The nonlinear dynamics of the six-pole rotor active magnetic bearings system is studied in this article for the first time. Two control configurations based on a proportional-derivative feedback current controller are proposed to mitigate lateral vibrations of the considered system. The first configuration is designed in such a way that only four electromagnetic poles are responsible for the system vibration control in the \( Y \)-direction, while all six poles control the lateral vibration in the \( X \)-direction. A second configuration is proposed in which the same four poles of the first configuration control the system vibration in the \( Y \)-direction, while the other two poles are responsible for controlling the system vibration in the \( X \)-direction. According to the suggested control methods, a mathematical model is derived that simulates lateral oscillations of the system. Using the perturbation analysis, four autonomous and coupled first-order nonlinear differential equations that govern the system oscillation amplitudes and the corresponding phase angles in both \( X \) and \( Y \)-directions are extracted. Various bifurcation diagrams are obtained using rotor spinning-speed and disk eccentricity as a bifurcation control parameter. The conditions at which the system can whirl either forward or backward are investigated. Numerical validations for the obtained bifurcation diagrams are introduced which illustrate excellent agreement with the analytical results. Based on the acquired analytical and numerical results, it is found that the first control configuration has the best dynamical behavior for controlling the vibration of such systems.

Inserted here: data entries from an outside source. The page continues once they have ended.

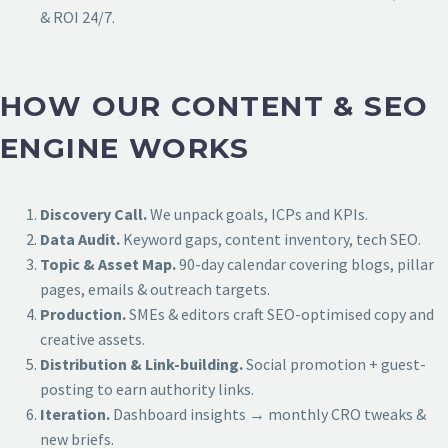
& ROI 24/7.
HOW OUR CONTENT & SEO
ENGINE WORKS
Discovery Call.
We unpack goals, ICPs and KPIs.
Data Audit.
Keyword gaps, content inventory, tech SEO.
Topic & Asset Map.
90-day calendar covering blogs, pillar
pages, emails & outreach targets.
Production.
SMEs & editors craft SEO-optimised copy and
creative assets.
Distribution & Link-building.
Social promotion + guest-
posting to earn authority links.
Iteration.
Dashboard insights → monthly CRO tweaks &
new briefs.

本文首次研究了六极转子主动电磁轴承系统的非线性动力学。提出了两种基于比例微分反馈电流控制器的控制配置，以减轻所考虑系统的横向振动。第一种配置的设计方式是，只有四个电磁极负责\（Y \）方向的系统振动控制，而所有六个极都控制\（X \）方向的横向振动。提出了第二种配置，其中第一种配置的相同四个磁极控制\（Y \）方向上的系统振动，而其他两个磁极负责控制系统中的系统振动。\（X \）-方向。根据建议的控制方法，推导了一个数学模型来模拟系统的横向振动。使用扰动分析，控制\（X \）和\（Y \）的四个自治且耦合的一阶非线性微分方程，这些方程控制系统的振幅和相应的相角。-方向被提取。使用转子旋转速度和圆盘偏心率作为分叉控制参数，可以获得各种分叉图。研究了系统可以向前或向后旋转的条件。引入了对所得分叉图的数值验证，该验证表明了与分析结果的高度吻合。基于所获得的分析和数值结果，发现第一控制配置具有用于控制这种系统的振动的最佳动力学行为。